After optimizing the simulation parameters, DiSECt is able to predict the vertex positions and velocities, as well as the force profile, much more accurately.
Aside from parameter inference, the gradients of the differentiable cutting simulator can also be used to optimize the cutting motion of the knife. In the full cutting simulation, the researchers represent a trajectory by keyframes, where each frame prescribes the downward velocity, as well as the frequency and amplitude of a sinusoidal sideways velocity. At the start of the optimization, the initial motion is a straight downward-pressing motion.
NVIDIA and USC optimized this trajectory with the objective to minimize the mean force on the knife and penalize the time it takes to cut the object.
Studies have shown that humans perform sawing motions when cutting biomaterials in order to reduce the required force. Such behavior emerged from the researchers' optimization as well.
After 50 iterations with the Adam optimizer, the average knife force was reduced by 15%. However, the knife slices sideways further than its blade length. The researchers adds a hard constraint to keep the lateral motion within valid limits and perform constrained optimization. Thanks to the end-to-end-differentiability of DiSECt, accurate gradients for such constraints are available and led to a valid knife motion that requires only 0.3% more force than the unconstrained result.

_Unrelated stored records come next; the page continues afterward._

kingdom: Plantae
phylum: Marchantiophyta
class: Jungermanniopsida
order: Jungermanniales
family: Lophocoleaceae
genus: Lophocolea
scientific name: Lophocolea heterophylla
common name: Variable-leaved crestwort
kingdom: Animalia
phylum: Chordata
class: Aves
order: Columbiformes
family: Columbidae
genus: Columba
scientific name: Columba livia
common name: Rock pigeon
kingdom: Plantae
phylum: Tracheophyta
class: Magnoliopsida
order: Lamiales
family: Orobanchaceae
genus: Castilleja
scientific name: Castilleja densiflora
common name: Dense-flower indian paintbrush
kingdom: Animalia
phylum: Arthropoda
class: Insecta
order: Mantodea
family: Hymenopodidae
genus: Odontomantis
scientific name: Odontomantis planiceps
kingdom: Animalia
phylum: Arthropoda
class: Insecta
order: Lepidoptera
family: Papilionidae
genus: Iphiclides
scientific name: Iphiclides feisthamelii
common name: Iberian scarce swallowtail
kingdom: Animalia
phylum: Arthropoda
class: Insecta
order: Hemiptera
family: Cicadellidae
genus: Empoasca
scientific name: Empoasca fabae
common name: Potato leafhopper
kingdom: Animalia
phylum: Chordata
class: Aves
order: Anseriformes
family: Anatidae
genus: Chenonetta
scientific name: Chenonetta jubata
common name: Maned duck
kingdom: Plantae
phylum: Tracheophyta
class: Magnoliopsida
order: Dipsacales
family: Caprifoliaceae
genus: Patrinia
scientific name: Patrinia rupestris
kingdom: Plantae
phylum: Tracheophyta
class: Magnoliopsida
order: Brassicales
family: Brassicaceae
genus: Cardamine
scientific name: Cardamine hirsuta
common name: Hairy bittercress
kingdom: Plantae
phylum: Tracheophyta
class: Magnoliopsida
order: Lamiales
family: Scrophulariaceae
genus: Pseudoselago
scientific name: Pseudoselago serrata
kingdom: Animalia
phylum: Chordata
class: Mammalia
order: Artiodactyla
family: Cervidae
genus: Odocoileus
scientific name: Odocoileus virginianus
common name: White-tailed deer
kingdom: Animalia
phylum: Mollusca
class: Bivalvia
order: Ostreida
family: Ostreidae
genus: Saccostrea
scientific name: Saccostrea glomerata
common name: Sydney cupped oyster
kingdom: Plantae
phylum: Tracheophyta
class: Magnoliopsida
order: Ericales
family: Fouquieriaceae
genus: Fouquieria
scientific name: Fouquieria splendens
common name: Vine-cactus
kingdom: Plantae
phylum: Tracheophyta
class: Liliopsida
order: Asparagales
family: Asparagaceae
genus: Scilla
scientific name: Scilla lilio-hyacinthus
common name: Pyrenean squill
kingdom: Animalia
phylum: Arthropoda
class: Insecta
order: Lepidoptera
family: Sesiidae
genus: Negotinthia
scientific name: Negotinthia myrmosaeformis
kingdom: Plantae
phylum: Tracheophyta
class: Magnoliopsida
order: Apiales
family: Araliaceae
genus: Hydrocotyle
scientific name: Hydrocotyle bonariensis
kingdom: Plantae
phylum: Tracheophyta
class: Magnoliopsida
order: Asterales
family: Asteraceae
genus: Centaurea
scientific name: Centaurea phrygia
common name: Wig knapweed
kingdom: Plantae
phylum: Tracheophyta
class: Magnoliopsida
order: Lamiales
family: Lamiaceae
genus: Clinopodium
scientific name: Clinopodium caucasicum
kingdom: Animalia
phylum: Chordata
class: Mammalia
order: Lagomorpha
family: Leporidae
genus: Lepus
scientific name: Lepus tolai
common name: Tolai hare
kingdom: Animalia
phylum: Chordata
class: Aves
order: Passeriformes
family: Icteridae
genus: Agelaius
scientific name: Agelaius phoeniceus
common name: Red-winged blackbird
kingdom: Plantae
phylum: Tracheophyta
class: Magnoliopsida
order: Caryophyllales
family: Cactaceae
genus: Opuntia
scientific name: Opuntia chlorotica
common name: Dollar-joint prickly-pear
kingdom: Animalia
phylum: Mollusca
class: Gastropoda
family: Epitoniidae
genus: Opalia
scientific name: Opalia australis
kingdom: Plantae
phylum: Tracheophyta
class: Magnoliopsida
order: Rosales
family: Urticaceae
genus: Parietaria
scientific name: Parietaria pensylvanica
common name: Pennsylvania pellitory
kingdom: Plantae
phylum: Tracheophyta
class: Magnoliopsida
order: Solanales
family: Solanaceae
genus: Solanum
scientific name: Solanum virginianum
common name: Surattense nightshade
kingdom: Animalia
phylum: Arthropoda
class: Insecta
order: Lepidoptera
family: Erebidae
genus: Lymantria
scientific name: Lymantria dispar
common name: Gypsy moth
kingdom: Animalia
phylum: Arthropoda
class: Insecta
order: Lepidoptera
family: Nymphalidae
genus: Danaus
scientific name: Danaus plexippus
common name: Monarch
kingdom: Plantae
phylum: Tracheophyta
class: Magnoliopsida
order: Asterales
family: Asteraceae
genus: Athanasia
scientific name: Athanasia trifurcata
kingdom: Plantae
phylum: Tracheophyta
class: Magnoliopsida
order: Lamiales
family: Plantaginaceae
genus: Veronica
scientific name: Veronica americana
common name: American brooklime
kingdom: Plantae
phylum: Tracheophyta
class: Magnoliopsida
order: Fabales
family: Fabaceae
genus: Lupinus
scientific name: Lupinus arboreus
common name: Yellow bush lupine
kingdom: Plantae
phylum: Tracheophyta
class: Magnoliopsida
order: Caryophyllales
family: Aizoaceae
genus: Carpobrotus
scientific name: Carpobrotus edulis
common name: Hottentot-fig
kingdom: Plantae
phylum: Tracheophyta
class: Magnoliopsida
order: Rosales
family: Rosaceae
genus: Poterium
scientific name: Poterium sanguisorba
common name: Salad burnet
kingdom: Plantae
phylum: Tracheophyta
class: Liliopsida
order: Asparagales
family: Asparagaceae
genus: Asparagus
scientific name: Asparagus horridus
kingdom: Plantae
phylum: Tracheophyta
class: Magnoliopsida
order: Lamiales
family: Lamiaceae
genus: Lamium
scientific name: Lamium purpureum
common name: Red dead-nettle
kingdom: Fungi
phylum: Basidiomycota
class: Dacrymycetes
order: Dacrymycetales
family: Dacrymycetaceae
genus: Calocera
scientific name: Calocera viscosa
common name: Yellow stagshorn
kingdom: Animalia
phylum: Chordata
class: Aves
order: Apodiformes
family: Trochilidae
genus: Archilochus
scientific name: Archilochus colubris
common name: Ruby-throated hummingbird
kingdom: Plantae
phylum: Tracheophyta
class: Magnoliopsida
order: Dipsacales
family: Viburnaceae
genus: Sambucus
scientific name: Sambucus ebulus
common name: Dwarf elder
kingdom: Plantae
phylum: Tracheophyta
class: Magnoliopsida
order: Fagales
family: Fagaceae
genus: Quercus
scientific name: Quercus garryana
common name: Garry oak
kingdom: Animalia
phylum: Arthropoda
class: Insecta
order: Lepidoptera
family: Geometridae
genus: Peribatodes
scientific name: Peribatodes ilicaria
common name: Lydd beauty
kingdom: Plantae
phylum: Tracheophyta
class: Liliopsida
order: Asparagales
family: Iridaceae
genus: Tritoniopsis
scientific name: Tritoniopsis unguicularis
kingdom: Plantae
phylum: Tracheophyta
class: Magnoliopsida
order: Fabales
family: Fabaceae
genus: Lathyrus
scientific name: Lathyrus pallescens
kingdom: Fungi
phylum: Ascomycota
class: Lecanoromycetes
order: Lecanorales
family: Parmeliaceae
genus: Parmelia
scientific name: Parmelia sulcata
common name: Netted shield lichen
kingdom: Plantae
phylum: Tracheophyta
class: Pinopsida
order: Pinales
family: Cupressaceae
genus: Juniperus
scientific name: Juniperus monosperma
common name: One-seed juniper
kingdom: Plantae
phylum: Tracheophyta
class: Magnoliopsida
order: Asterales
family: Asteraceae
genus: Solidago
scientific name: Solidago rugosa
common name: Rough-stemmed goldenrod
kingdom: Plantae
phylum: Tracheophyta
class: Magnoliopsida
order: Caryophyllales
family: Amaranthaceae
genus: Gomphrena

Cutting food items multiple times results in slightly different force profiles for each instance, depending on the geometry of such materials. NVIDIA and USC also presented results to transfer simulation parameters between different meshes corresponding to the same material.
The approach uses optimal transport to find correspondences between simulation parameters of a source mesh and a target mesh (e.g., local stiffnesses) based on the location of the virtual nodes.
As shown in the following figure, the 2D positions of these nodes along the cutting surface allow us to map simulation parameters (shown here is the softness of the cutting springs) to topologically different target geometries.
“In our ongoing research, we are bringing our differentiable simulation approach to real-world robotic cutting,” said Eric Heiden, an NVIDIA intern and Ph.D. candidate at the Robotic Embedded Systems Lab at USC. “We investigate a closed-loop control system where the simulator is updated online from force measurements, while the robot is cutting foodstuffs. Through model-predictive planning and optimal control, we aim to find time- and energy-efficient cutting actions that apply to the physical system.”